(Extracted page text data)

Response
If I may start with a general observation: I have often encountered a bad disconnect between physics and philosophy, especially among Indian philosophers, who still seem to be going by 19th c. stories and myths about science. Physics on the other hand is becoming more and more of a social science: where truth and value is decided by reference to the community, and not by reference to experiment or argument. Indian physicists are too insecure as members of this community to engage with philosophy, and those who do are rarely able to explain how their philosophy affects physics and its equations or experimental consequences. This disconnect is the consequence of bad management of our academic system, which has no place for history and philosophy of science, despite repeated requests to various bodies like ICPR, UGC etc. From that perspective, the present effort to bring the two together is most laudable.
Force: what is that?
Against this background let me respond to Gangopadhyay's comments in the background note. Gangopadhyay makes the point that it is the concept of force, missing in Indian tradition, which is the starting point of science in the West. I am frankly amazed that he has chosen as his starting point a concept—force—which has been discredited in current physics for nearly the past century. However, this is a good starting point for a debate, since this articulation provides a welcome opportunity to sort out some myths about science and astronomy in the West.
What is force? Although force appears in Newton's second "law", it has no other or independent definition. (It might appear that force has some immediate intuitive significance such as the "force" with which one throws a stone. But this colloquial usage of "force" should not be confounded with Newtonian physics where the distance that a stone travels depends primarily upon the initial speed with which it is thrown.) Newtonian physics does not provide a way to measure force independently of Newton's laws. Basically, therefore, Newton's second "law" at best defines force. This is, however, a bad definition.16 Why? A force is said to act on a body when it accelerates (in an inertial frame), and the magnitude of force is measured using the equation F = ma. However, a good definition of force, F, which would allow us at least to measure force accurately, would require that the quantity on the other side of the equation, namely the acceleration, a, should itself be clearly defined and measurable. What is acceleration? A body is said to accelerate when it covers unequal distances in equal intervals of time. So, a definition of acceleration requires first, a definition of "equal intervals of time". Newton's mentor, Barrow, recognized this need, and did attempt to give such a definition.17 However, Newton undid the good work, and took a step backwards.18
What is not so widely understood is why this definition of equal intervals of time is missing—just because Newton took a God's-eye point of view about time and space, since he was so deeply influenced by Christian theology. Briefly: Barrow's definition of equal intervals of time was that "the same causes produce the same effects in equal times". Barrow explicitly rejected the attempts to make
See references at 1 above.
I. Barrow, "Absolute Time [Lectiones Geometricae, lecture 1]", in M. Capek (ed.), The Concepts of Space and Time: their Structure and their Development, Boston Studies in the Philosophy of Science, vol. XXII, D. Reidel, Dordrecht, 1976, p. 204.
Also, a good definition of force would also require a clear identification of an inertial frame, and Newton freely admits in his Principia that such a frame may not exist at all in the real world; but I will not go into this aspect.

[Task to complete] Transcribe only what runs from the line with "See references at 1 above." to the last line above, keeping every line exactly as written.

[Finished task]
See references at 1 above.
I. Barrow, "Absolute Time [Lectiones Geometricae, lecture 1]", in M. Capek (ed.), The Concepts of Space and Time: their Structure and their Development, Boston Studies in the Philosophy of Science, vol. XXII, D. Reidel, Dordrecht, 1976, p. 204.
Also, a good definition of force would also require a clear identification of an inertial frame, and Newton freely admits in his Principia that such a frame may not exist at all in the real world; but I will not go into this aspect.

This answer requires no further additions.